Pain patient advocates in Canada were taken aback by the proposal to liberalize the use of heroin to treat opioid addiction. Opioid pain medication is increasingly difficult to obtain in Canada, as it is in the United States, because of restrictive guidelines.

“It is indeed shocking. Pain patients continue to be marginalized, stigmatized, ignored and left to suffer,” said Barry Ulmer, Executive Director of the Chronic Pain Association of Canada.  “I do think it is ridiculous to say opioid use disorder is a public health emergency. The population they are addressing no doubt has to be addressed, but in terms of numbers it is minuscule to those suffering pain, yet the number of dollars expended for both is just out of whack.

“People suffering pain cannot obtain help or even maintain access to medication they have been stable on for years. Something is sadly wrong. What is a public health emergency is the epidemic of undertreated chronic pain. They should get their blinders off. We have well over 1 million Canadians suffering from high impact pain, yet they are pretty much marginalized.”

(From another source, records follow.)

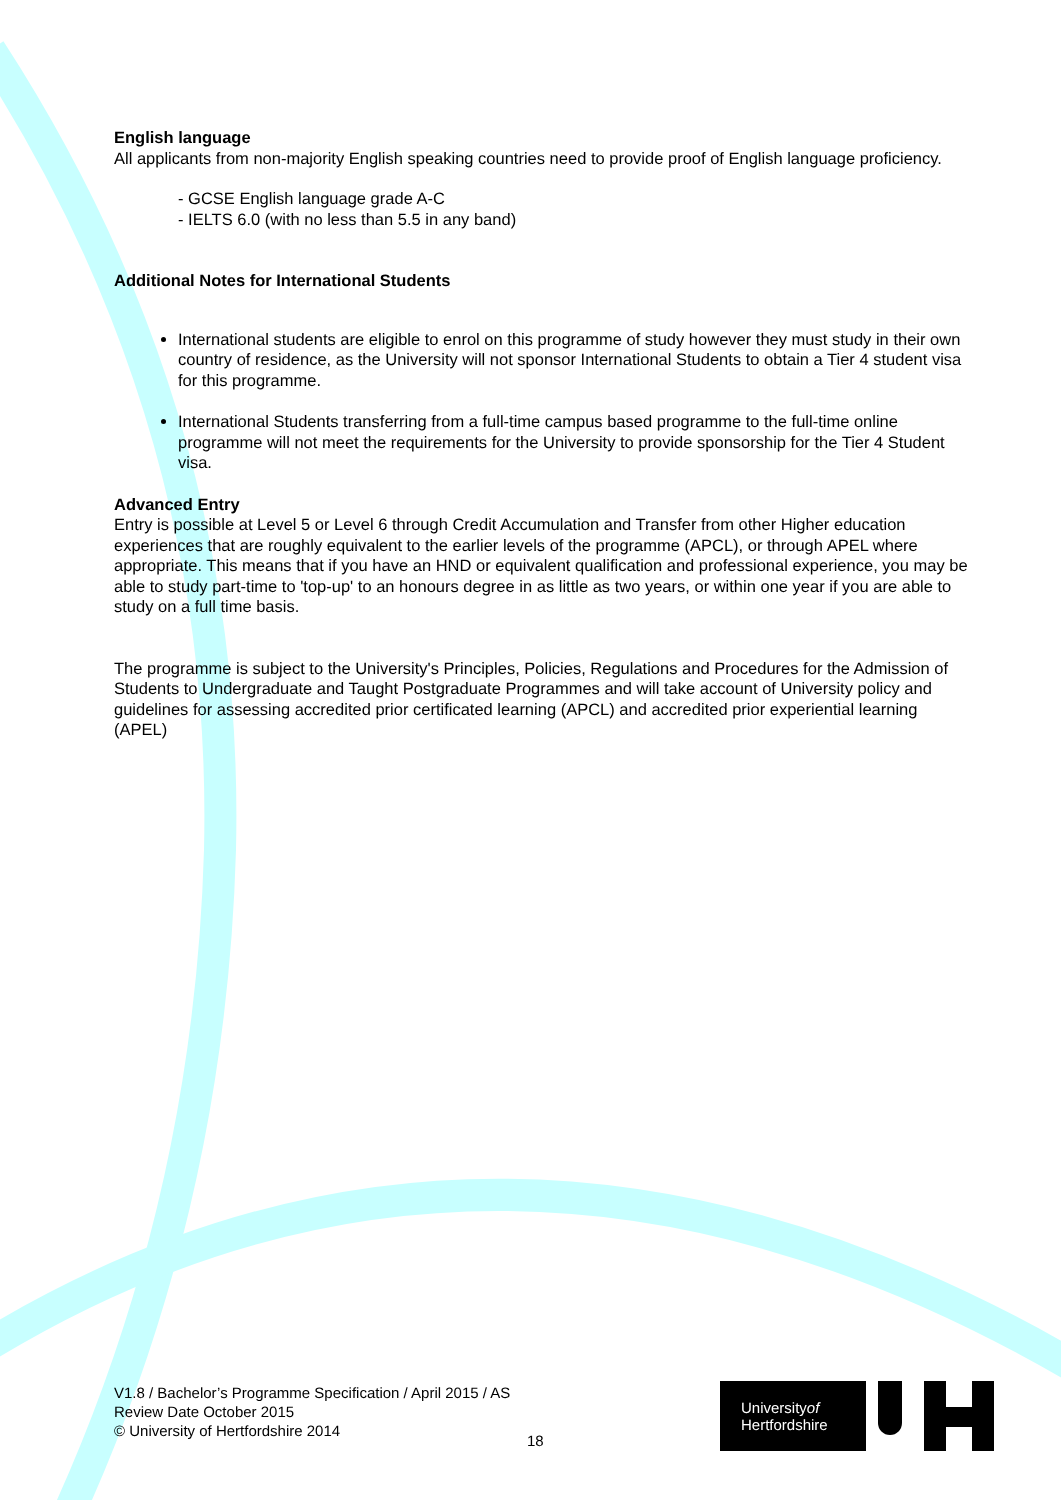English language
All applicants from non-majority English speaking countries need to provide proof of English language proficiency.
- GCSE English language grade A-C
- IELTS 6.0 (with no less than 5.5 in any band)
Additional Notes for International Students
International students are eligible to enrol on this programme of study however they must study in their own country of residence, as the University will not sponsor International Students to obtain a Tier 4 student visa for this programme.
International Students transferring from a full-time campus based programme to the full-time online programme will not meet the requirements for the University to provide sponsorship for the Tier 4 Student visa.
Advanced Entry
Entry is possible at Level 5 or Level 6 through Credit Accumulation and Transfer from other Higher education experiences that are roughly equivalent to the earlier levels of the programme (APCL), or through APEL where appropriate. This means that if you have an HND or equivalent qualification and professional experience, you may be able to study part-time to 'top-up' to an honours degree in as little as two years, or within one year if you are able to study on a full time basis.
The programme is subject to the University's Principles, Policies, Regulations and Procedures for the Admission of Students to Undergraduate and Taught Postgraduate Programmes and will take account of University policy and guidelines for assessing accredited prior certificated learning (APCL) and accredited prior experiential learning (APEL)
V1.8 / Bachelor’s Programme Specification / April 2015 / AS
Review Date October 2015
© University of Hertfordshire 2014
18
Universityof
Hertfordshire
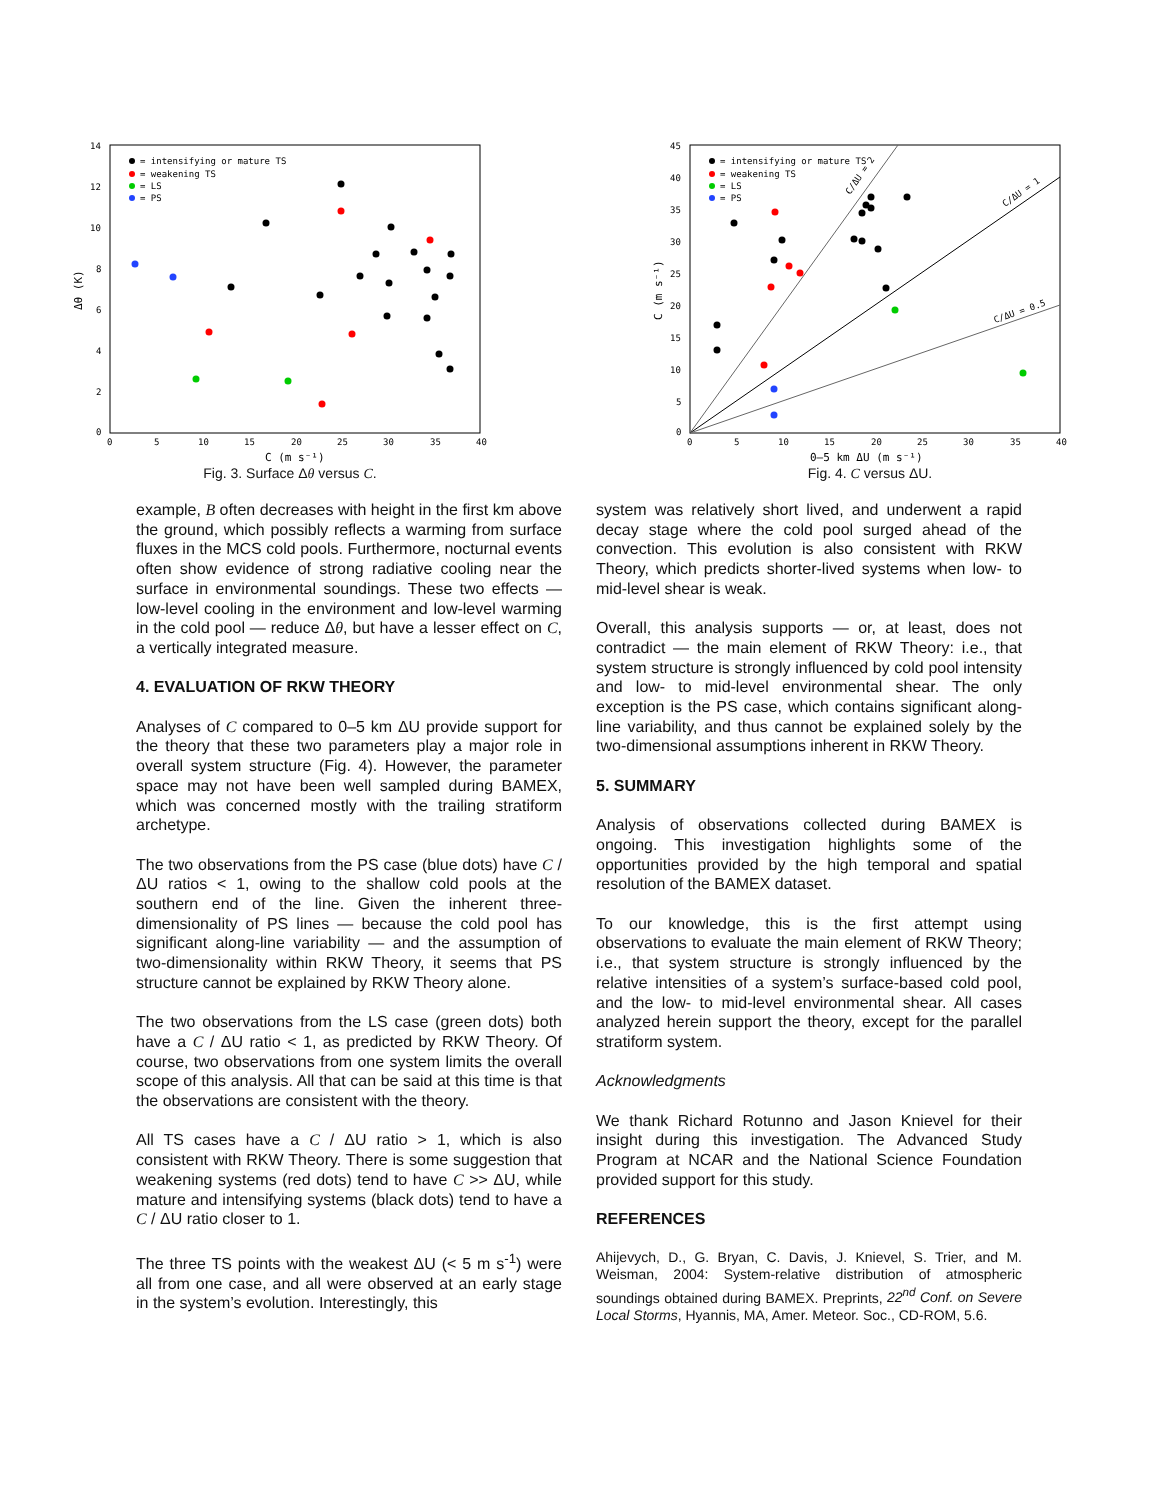14
12
10
8
6
4
2
0
0
5
10
15
20
25
30
35
40
C (m s⁻¹)
Δθ (K)
= intensifying or mature TS
= weakening TS
= LS
= PS
Fig. 3. Surface Δθ versus C.
45
40
35
30
25
20
15
10
5
0
0
5
10
15
20
25
30
35
40
0–5 km ΔU (m s⁻¹)
C (m s⁻¹)
C/ΔU = 2
C/ΔU = 1
C/ΔU = 0.5
= intensifying or mature TS
= weakening TS
= LS
= PS
Fig. 4. C versus ΔU.
example, B often decreases with height in the first km above the ground, which possibly reflects a warming from surface fluxes in the MCS cold pools. Furthermore, nocturnal events often show evidence of strong radiative cooling near the surface in environmental soundings. These two effects — low-level cooling in the environment and low-level warming in the cold pool — reduce Δθ, but have a lesser effect on C, a vertically integrated measure.
4. EVALUATION OF RKW THEORY
Analyses of C compared to 0–5 km ΔU provide support for the theory that these two parameters play a major role in overall system structure (Fig. 4). However, the parameter space may not have been well sampled during BAMEX, which was concerned mostly with the trailing stratiform archetype.
The two observations from the PS case (blue dots) have C / ΔU ratios < 1, owing to the shallow cold pools at the southern end of the line. Given the inherent three-dimensionality of PS lines — because the cold pool has significant along-line variability — and the assumption of two-dimensionality within RKW Theory, it seems that PS structure cannot be explained by RKW Theory alone.
The two observations from the LS case (green dots) both have a C / ΔU ratio < 1, as predicted by RKW Theory. Of course, two observations from one system limits the overall scope of this analysis. All that can be said at this time is that the observations are consistent with the theory.
All TS cases have a C / ΔU ratio > 1, which is also consistent with RKW Theory. There is some suggestion that weakening systems (red dots) tend to have C >> ΔU, while mature and intensifying systems (black dots) tend to have a C / ΔU ratio closer to 1.
The three TS points with the weakest ΔU (< 5 m s<sup>-1</sup>) were all from one case, and all were observed at an early stage in the system’s evolution. Interestingly, this
system was relatively short lived, and underwent a rapid decay stage where the cold pool surged ahead of the convection. This evolution is also consistent with RKW Theory, which predicts shorter-lived systems when low- to mid-level shear is weak.
Overall, this analysis supports — or, at least, does not contradict — the main element of RKW Theory: i.e., that system structure is strongly influenced by cold pool intensity and low- to mid-level environmental shear. The only exception is the PS case, which contains significant along-line variability, and thus cannot be explained solely by the two-dimensional assumptions inherent in RKW Theory.
5. SUMMARY
Analysis of observations collected during BAMEX is ongoing. This investigation highlights some of the opportunities provided by the high temporal and spatial resolution of the BAMEX dataset.
To our knowledge, this is the first attempt using observations to evaluate the main element of RKW Theory; i.e., that system structure is strongly influenced by the relative intensities of a system’s surface-based cold pool, and the low- to mid-level environmental shear. All cases analyzed herein support the theory, except for the parallel stratiform system.
Acknowledgments
We thank Richard Rotunno and Jason Knievel for their insight during this investigation. The Advanced Study Program at NCAR and the National Science Foundation provided support for this study.
REFERENCES
Ahijevych, D., G. Bryan, C. Davis, J. Knievel, S. Trier, and M. Weisman, 2004: System-relative distribution of atmospheric soundings obtained during BAMEX. Preprints, 22<sup>nd</sup> Conf. on Severe Local Storms, Hyannis, MA, Amer. Meteor. Soc., CD-ROM, 5.6.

One of those Canadians is Dan Wallace, a retired military veteran and police detective who lives with chronic knee and shoulder pain.

“I applaud the efforts made and others that are contemplated for the near future that would allow those who are addicted to obtain legally prescribed heroin that would keep them from the tainted street drug supply,” Wallace said. “Where I have a problem is with the complete dismissal of medical care to the many legacy patients who were previously prescribed opioids to manage their pain.”

Wallace used opioid medication for over 20 years before being tapered. He now has trouble walking and sleeping because of what he calls “a tortuous and cruel degree of pain.”

“I and others like me aren’t looking for a handout of free heroin because we haven’t been able to control ourselves and have become addicts. No one deserves to be treated like throw-away patients yet pain patients are just that. Why is it that their lives matter while simultaneously ours do not?” Wallace asks.

“I have never abused any substance in my life. Does my suffering ever help a single person who will now be getting prescribed heroin so they don’t have to buy illegal street drugs? Health Canada should be deeply ashamed at the needless suffering, disability, and deaths of pain patients they have caused.”